By what I now realize is a sheer stroke of luck, our pediatrician retired, and I moved the kids’ records to a new doctor’s office. I made an appointment with Dr. T to discuss Snowflake. I told her about the eating issues. The speech. The tantrums. The anxiety. She immediately suggested the prospect of his being on the autism spectrum. She also said she believed he would benefit from occupational therapy to deal with his feeding issues. I felt an immediate sense of relief. For the first time, I had found someone who believed me, who didn’t automatically jump to the conclusion that our child was spoiled and undisciplined. Dr. T understood.

We began Occupational Therapy (OT) in Spring 2013. We filled out an extensive parent questionnaire about Snowflake’s sensory issues. Miss D did an evaluation. She determined that he had severe sensory issues with touch, and moderate issues with his vestibular and proprioceptive senses. OT would help with these things, she said. She’d work with him on his gross motor skills and his fine motor skills and his relationship to food.

Over the past year, we’ve seen a lot of progress in some areas. His gross and fine motor skills have improved by leaps and bounds. He’s more willing to try foods, although his diet remains limited, and mealtime is almost always a struggle. But for every two steps forward he takes, it seems he often takes a step back. In the fall he developed a fear of the wind. He hates the way it feels on his face. Imagine leaving a store with your child. As you exit the building, the cold wind hits his face, and he begins to scream. You’re in a crowded parking lot. People begin to stare. Your child screams the entire way to the car. He’s crying and slapping at his face. You hope people don’t think you’re a kidnapper. Now imagine that happens every day, for months on end, and you’ll understand what it’s like to go places with a sensory child. It’s draining.

We’ve learned to adapt to his issues somewhat.

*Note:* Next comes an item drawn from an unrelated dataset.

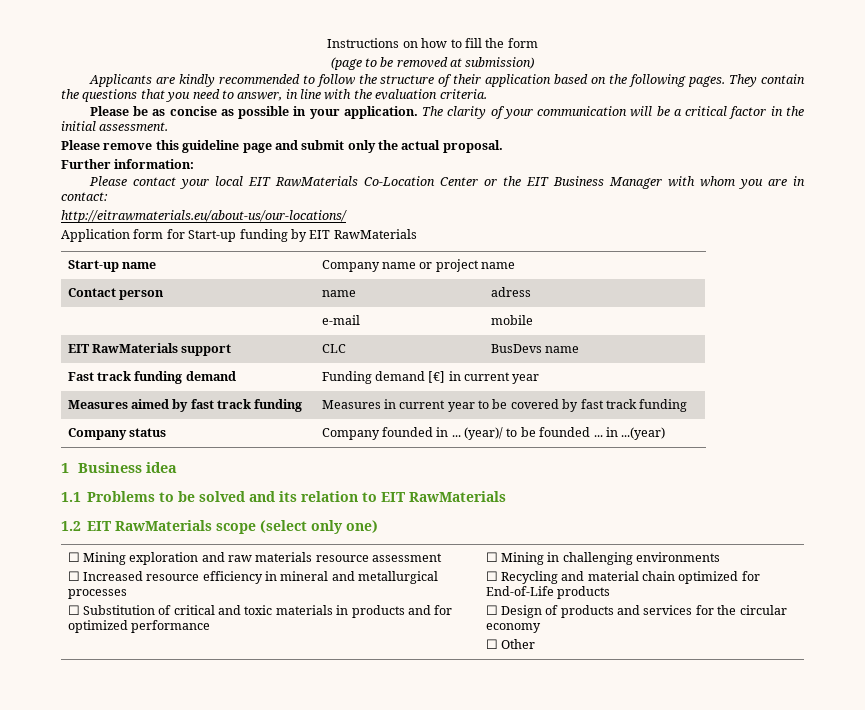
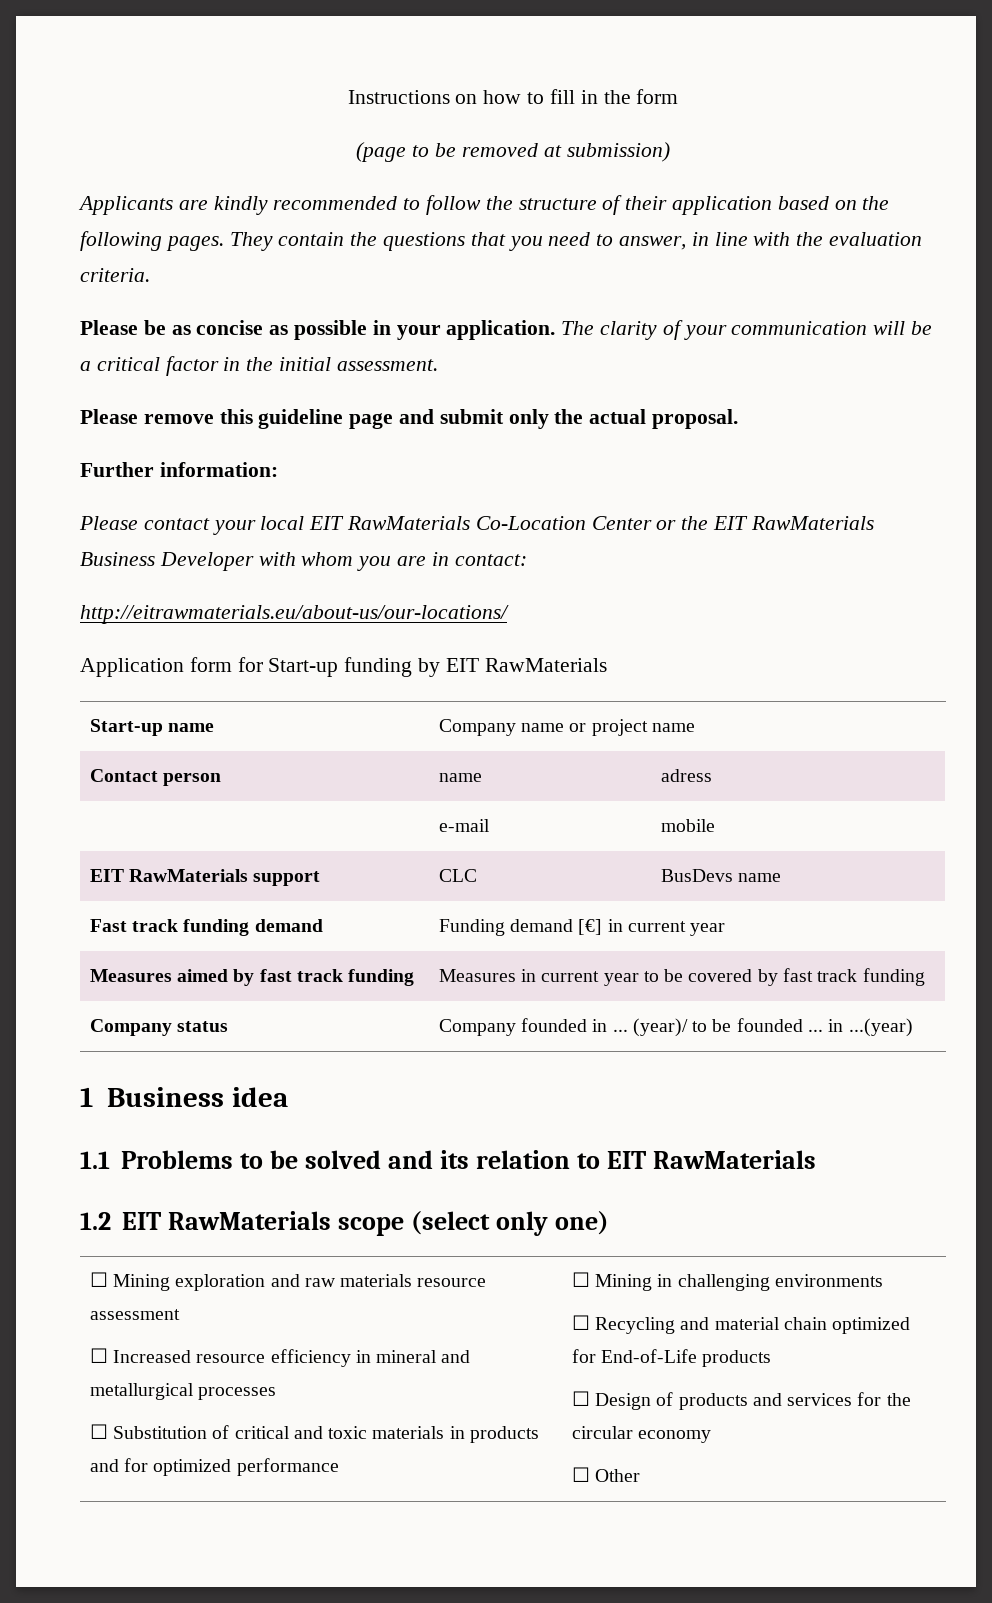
(482, 43) none -> [580,90,598,104] in
[552,176,662,189] Business Manager -> [750,516,874,530] [80,552,254,571] RawMaterials Business Developer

For example, I bought him a Spider-Man hoodie that turns into a mask. He wears it whenever he goes outside on windy days. He can pull the mask down over his face to protect him from the wind. I don’t mind having the kid who always wears a Spider-Man mask, because it’s better than a kid who is afraid to go outside.

Snowflake last month, wearing a Spiderman hoodie to protect him from the wind

A recent zoo trip was successful because of the Spider-Man hoodie

All of these issues have taken their toll. The Dude and I fall into bed every night, completely drained from the day. Most nights, we lie in bed, talking about Snowflake’s day. We speculate and we brainstorm. Sometimes I cry. Several months ago I doubled my antidepressant dose. Some days I need to take a Xanax to get through the day. Snowflake and I share anxiety issues, it seems.

And all of that, all of that weight of every day life, led us to finally seek a diagnosis. We wanted answers, and we wanted someone to show us a clear path. We knew we couldn’t go through life on Spider-Man hoodies alone.

We had him tested. We got the diagnosis. His thing, it has a name: high-functioning autism, commonly known as Asperger’s. And now we have a path.